One of the things my Republican acquaintances constantly tell me is that business, you know, American "free enterprise" business as conducted by Ma & Pa all the way to GMC and Exxon Mobile, is the most progressive and creative part of our civilization. These people believe that business not only organizes the productive forces of the population but has a built-in need to express social and environmental concerns and that these are forged by the marketplace for the benefit of all. The fact that business is, by definition, responsible for the life-style of materialistic consumerism is off-set, they might think, by a durable faith in the Judeo-Christian God. It is a reasonable balance for them, although none of them seem to understand that a durable faith and understanding of the credo might have relevance to the conduct of business.

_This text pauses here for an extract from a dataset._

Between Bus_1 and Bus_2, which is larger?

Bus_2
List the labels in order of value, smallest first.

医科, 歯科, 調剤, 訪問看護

I would like to begin this essay with a trip over to a recent New York Times editorial about
lawn care, for this is a neat little lesson in the nature of "free enterprise" conditioned by "free enterprise" politicians. Take a look and then come back. You will understand why my replacement mower will be electric and why I have such little faith in the "inate goodness" of business enterprise.
Yes, it is true, business provides the opportunity for those devoid of the "enterprising spirit" or lacking sufficient capital to start their own business to work and to contribute to the success of the enterprise of others. Businessmen and women believe they have a fair bargain when they pay workers off within their business with a wage or salary. This is a vestige of the commodity mentality, however, and leads to the idea that workers are dispensable bearers of labor, rather than sweat-equity participants in the business. Business must take into account that both wage and salaried workers accumulate a contributor interest in the well-being of the business and take pride, like the owner, in producing a respected good or service.

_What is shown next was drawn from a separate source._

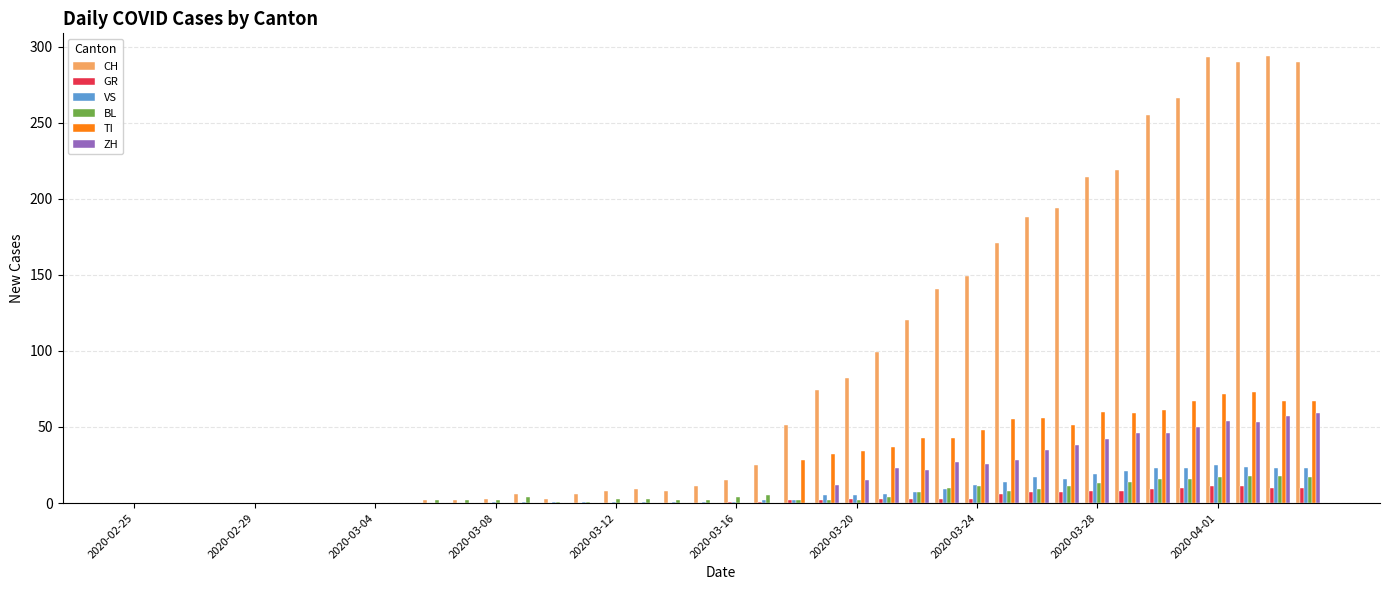

Which series has the largest total across all categories?

CH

But this is rare in America these days. There seems to be among corporations and proprietorships a sense that NOW is the only important time, and NOW is the time to "get ours while the getting is good." If I believed for a moment that the board rooms of America's corporations were enthralled by the imminence of The Rapture, I could understand this shortsightedness. If I believed that stockholders actually force the resignation of corporate administrations for a "slow quarter" or even a "slow year," then I could understand the CEO's behavior from another point of view. But, folks, these are excuse answers designed to cover up the truth that once business achieves that magic "repetition rate" and the dollars come flooding in, the average and the above average corporate executive becomes narcissistic and believes him or herself to be especially privileged, a person God loves more because of the bounty he or she reaps. The profit motive, despised in word, but honored in every deed becomes the vis viva, the living force of the system.
When you are finished reading my thoughts on corporations, I would like you to take a moment to read about The Ten Worst Corporations of 2005. You can read about them now, if you want, but the rest of what I have to say does not depend on that essay. You will see the profit motive gone wild in action.
An internet friend of mine passed this quotation along to me earlier this week. It seems to be appropriate, but bears some study.
The country is headed toward a single and splendid government of an aristocracy founded on banking institutions and monied corporations, and if this tendency continues it will be the end of freedom and democracy, the few will be ruling and riding over the plundered plowman and the beggar....
Thomas Jefferson
The point is that among the founding fathers Jefferson understood the mathematics of large enterprises. He understood that the corrupting influence of money would not restrict itself to the vanity and pocketbooks of corporate leaders, but would (and already had) manifest itself in politics, creating an anti-democratic force that would soon engulf the nation and make of it something quite different from what Franklin, Jefferson, Madison and the rest of us hoped it would be.
Corporations are inherently selfish, greedy, self-serving institutions. They are designed to make money for those who invest in them. They are managed to provide handsome salaries and bonuses for those who lead them. Back in the period immediately after WWII corporations used to understand that the people they employed (and the employees of other corporations in other areas of the economy) were the consumers of their goods and services. Now, though, corporations see labor only as the most significant expense of production and try to limit their commitment to it. Rather than seeing to it that workers are also consumers, they believe that a globalized market (especially the NAFTA/CAFTA market) will provide the consumers they need for today's profits.
Of course it is shortsighted and wrong, but they do it anyway. The reason is that they understand how little they are actually paying wage and salary earners for their loyal contributions compared to corporate income, profitability. They are paying them nothing for this and expect that the workers will, in turn, have no loyalty, which means that they need not be loyal either. This notion overlooks the reality of work in this century (or any other), namely that workers commit their very lives and families to the enterprise.
The irony of the politics of corporate greed is this: when they have, by crook and fraud and misrepresentation, gotten complete control of the government ... as they now have ... they are incapable of maintaining the system that spawned them. Like dogs eating in a day a week's worth of food while the owners vacation, they will starve the next six days and whine about it like the curs they are. Mike Whitney recently published this notice on Rob Kall's OpEdNews. It is perfectly clear that the Bush administration aiding abetting the feeding frenzy of corporate greed and shortsightedness has buried our nation in the makings of a come-uppance that will make the Great Depression seem like the good old days. If and when we come out of this imminent debacle, we must readjust and overhaul our legal system to understand corporations and businesses for what they are—necessary but inherently anti-democratic.